Traditionally, the mail server simply stores the bare RFC822 message in its message store; it is the responsibility of the mail client to parse and possibly manipulate any MIME structure in the body for display and interaction. (The fact that RFC 822 has been superseded by 2282 and then 5322 has not fundamentally changed the actual mail message format.)
Some servers deviate from this model; for example, Microsoft Exchange seems to parse all incoming messages in order to borg them into its internal format, somewhat to the detriment of its interoperability with standard tools, and the sanity of those few of us who require reliable, felicitous access to our actual email.
The SMTP protocol itself knows nothing about the MIME format, but the SMTP server itself has to at least implement basic rfc0822 support in order to ad the Received headers, however, it does not need to implement MIME.
How does the server save the file to disk? The same way it received it from the client over the TCP/IP stream. It just saves the raw bytes sent (with the addition of the addition of a Received header I mentioned).

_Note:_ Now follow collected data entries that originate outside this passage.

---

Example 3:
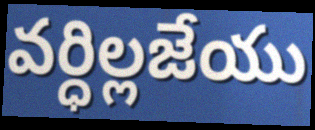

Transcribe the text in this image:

వర్ధిల్లజేయు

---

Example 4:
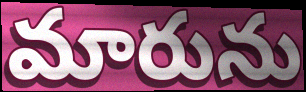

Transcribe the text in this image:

మారును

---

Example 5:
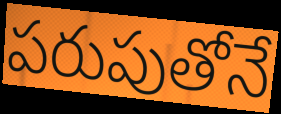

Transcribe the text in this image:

పరుపుతోనే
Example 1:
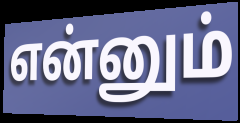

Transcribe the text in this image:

என்னும்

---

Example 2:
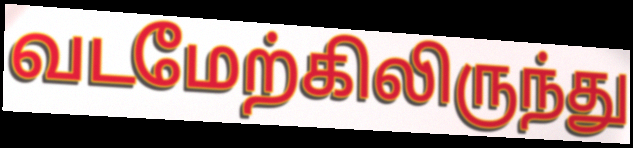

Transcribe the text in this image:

வடமேற்கிலிருந்து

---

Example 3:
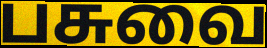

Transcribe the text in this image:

பசுவை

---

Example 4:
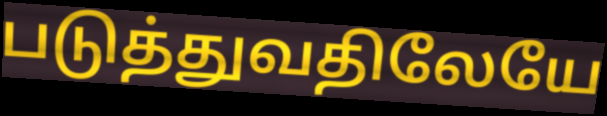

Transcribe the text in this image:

படுத்துவதிலேயே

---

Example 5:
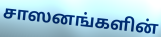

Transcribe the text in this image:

சாஸனங்களின்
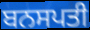
ਬਨਸਪਤੀ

In other words, you are way over-thinking this. The SMTP server doesn't have to know anything about mp3 file attachments or anything else because the MIME format (it's not a protocol) is just a way to serialize the mp3 data in a message.

Detect non-existing e-mail address without sending a message

I've read everything I could find on verifying e-mail addresses. The widely encountered solution is this, and it doesn't work (for one, actual nslookup output differs significantly from what the article shows, so I don't get an actual address to telnet to).

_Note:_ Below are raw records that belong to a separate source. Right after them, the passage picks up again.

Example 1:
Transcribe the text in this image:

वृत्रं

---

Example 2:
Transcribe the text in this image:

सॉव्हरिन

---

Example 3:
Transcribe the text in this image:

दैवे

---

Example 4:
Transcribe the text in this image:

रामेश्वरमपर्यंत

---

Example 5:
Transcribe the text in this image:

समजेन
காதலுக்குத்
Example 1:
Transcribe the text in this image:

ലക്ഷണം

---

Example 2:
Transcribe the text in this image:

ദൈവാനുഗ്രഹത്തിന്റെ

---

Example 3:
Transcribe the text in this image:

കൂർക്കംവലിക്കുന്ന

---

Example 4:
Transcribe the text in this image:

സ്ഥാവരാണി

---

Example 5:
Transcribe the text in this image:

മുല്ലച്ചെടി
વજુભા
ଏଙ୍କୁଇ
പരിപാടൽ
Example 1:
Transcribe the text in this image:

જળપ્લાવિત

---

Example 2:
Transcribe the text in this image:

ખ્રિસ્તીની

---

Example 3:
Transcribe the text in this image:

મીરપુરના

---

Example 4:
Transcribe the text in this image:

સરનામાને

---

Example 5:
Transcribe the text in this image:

But then I thought: I don't need to verify the address. I just want to detect clearly bogus address (such an address that sending a message to it will yield "delivery failed" response). Is it possible to do in principle, and implement using C++ sockets or Java networking API in particular?
Depending on which operating system and tools you use, verifying the recipient's domain, and whether it is recorded in the DNS with a meaningful MX (mail exchange), you could use dig in place of nslookup. For foo#bar.com,
$ dig bar.com MX
Possibilities of detecting bogus eMail adresses are typically limited, though. Availability largely depends on how "generously" the MTA offers this information. Most don't, these days. The SMTP protocol includes some verbs you could then use, such as VRFY. On the other hand, spammers could do just that, hence … (That's one reason why a mail loop is run, in order to detect valid eMails fairly reliably; embedding, as I'm sure you know, a verification string to be sent back, or passed via URL to some web service.

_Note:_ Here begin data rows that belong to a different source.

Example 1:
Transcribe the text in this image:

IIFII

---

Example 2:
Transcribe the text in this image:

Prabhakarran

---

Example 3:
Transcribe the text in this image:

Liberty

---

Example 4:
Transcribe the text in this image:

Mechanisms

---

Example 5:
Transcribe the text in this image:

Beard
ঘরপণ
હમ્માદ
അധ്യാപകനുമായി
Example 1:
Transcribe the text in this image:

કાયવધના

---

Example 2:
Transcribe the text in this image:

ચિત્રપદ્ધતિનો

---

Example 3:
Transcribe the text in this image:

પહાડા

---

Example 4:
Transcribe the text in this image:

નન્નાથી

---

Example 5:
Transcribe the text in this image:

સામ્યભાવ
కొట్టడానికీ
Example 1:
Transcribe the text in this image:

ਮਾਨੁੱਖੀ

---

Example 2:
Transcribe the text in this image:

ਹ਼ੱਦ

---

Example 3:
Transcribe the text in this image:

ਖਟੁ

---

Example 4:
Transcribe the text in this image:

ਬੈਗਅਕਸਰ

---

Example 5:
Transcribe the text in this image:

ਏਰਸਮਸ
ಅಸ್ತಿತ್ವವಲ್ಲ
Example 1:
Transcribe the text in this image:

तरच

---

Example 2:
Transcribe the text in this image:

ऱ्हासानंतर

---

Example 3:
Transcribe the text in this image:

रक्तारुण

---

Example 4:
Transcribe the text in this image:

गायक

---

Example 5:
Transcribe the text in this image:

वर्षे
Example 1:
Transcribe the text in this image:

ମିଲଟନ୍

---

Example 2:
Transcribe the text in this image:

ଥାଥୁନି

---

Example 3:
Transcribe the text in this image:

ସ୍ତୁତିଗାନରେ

SMTP, being a text protocol, would be used via some "transport layers" underlying higher level APIs like JavaMail. I'd look for programmability of these with the programming language used. Typically, there is some socket library, for sending and retrieving lines of text.

Is it safe to send 8-bit emails?

I would like to know if it is safe to send emails with 8-bit characters or if it is still needed to use quoted-printable or base64 encoding.
The 8BITMIME extension is now 20 years old. Are there SMTP servers or mail clients that still are not 8-bit clean? Is there any impact on email deliverability when sending 8-bit emails?
I did not find any numbers but it looks like it is now quite safe to send emails with 8-bit body. But since the big players like Gmail still encode emails there might be some servers that still are not 8-bit clean.
However while sending an email with an 8-bit body might be safe, sending it with 8-bit headers is not.
RFC 2822 which was the standard until late 2008 prohibited non-ASCII characters in headers.
RFC 6532 proposed a standard for 8-bit headers but it is quite recent (2012) and does not seem widely implemented yet.
So sending unencoded 8-bit emails is currently not safe.
There are still SMTP servers that haven't been updated to support 8BITMIME, so yes, you still need to check for the extension.